The nurse is admitting a client diagnosed with coronary artery disease (CAD) and angina. Which concept is priority?
- A. Sleep, rest, activity.
- B. Comfort.
- C. Oxygenation.
- D. Perfusion.
Correct Answer: D
Rationale: CAD and angina impair perfusion (D), the priority concept, as ischemia causes symptoms. Sleep/rest (A), comfort (B), and oxygenation (C) are secondary.
The nurse knows that the client understands how to determine when the nitroglycerin tablets need replacing when the client makes which statement?
- A. The tablets will be discovered.
- B. The tablets will be discolored.
- C. They won't tingle in my mouth.
- D. They will disintegrate when I touch them.
Correct Answer: C
Rationale: Fresh nitroglycerin tablets cause a tingling sensation under the tongue; loss of this sensation indicates loss of potency.

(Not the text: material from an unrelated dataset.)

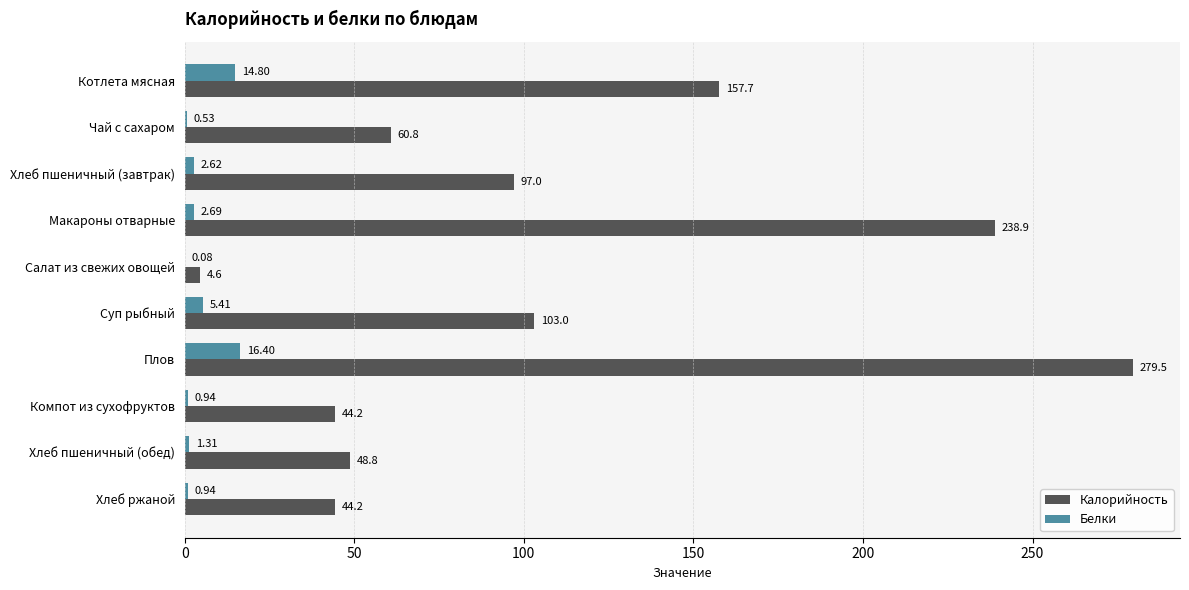

What is the sum of the Калорийность values at Котлета мясная and Чай с сахаром?

218.5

An adult has a coagulation time of 20 minutes. The nurse should observe the client for which of the following?
- A. Blood clots
- B. Ecchymotic areas
- C. Jaundice
- D. Infection
Correct Answer: B
Rationale: The normal clotting time is 9 to 12 minutes. A prolonged clotting time suggests a bleeding tendency, so the client should be observed for signs of bleeding, such as ecchymotic areas. Blood clots would occur with a shorter clotting time. Jaundice is related to liver damage or red blood cell breakdown. Infection is associated with low white blood cell counts.